Entre autres apports majeurs, le (désormais plus si) nouveau Règlement Général sur la Protection des Données (GDPR) prévoit, à son article 28, l’obligation d’encadrer toute sous-traitance d’un traitement de données à caractère personnel par un contrat (ou par tout “autre acte juridique au titre du droit de l’Union ou du droit d’un État membre“), lequel doit être écrit (article 28.9) et contenir un certain nombre de clauses obligatoires (article 28.3). Cette obligation compte à l’évidence parmi celles nécessitant le plus d’efforts et de diligence de la part des entreprises et organismes publics concernés, dans la mesure où elle leur impose dans la plupart des cas de revenir à la table des négociations (pour les contrats en cours ne présentant pas le niveau de conformité requis), ou à tout le moins d’y prolonger leur séjour (pour les contrats nouveaux à négocier).

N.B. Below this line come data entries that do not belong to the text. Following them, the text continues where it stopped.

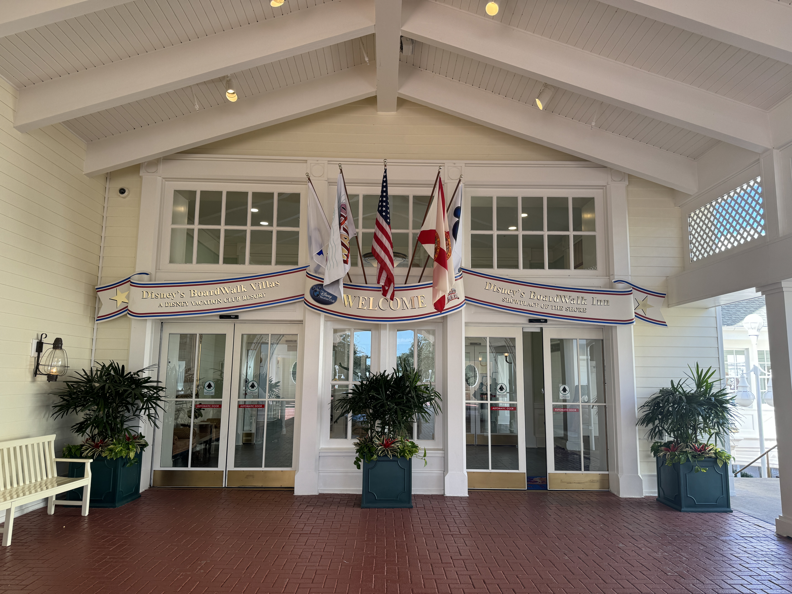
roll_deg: -0.8
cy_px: 297
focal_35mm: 24
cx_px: 396
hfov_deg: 71.6
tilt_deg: +7.4
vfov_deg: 56.8
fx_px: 549
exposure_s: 1/223
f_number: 1.78
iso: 64
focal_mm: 6.86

Curieusement, pourtant, le GDPR fait le choix d’une formulation suffisamment neutre (“le traitement par un sous-traitant est régi par un contrat ou un autre acte juridique au titre du droit de l’Union ou du droit d’un État membre“) pour ne pas indiquer qui, du responsable du traitement ou du sous-traitant, sera in fine responsable de l’absence d’un contrat conforme aux exigences de son article 28. Difficile ainsi de savoir laquelle des parties a le plus d’intérêt à être à l’impulsion des négociations (du point de vue du strict risque juridique, du moins), et il pourrait être tentant par exemple pour un sous-traitant de se réfugier derrière l’absence de diligence du responsable du traitement.
En réalité, le législateur européen semble avoir fait le choix délibéré de laisser, par son silence, une vraie marge de manoeuvre au bénéfice des autorités de contrôle – lesquelles peuvent d’ailleurs toujours, de façon générale, répartir leurs sanctions compte tenu du “degré de responsabilité [respectif] du responsable du traitement ou du sous-traitant” (article 83.2.d). Ces autorités n’ont d’ailleurs pas tardé à laisser entendre que, selon elles, la charge de cette obligation est partagée : ainsi de l’ICO britannique (“The GDPR imposes a legal obligation on both parties to formalise their working relationship“) ou de la CNIL (“Vous [le sous-traitant] devez […] établir avec votre client un contrat ou un autre acte juridique précisant les obligations de chaque partie et reprenant les dispositions de l’article 28 du règlement européen“).
Il y a fort à parier que ce partage sera conduit de façon largement casuistique, en tenant compte, notamment, du rapport de force commercial entre responsable du traitement et sous-traitant ; les prestataires de services en ligne d’envergure mondiale, dont les conditions générales sont souvent autant de purs contrats d’adhésion, semblent ainsi avoir tout intérêt à prendre en charge la mise en conformité de ces dernières, fussent-ils “simples” sous-traitants.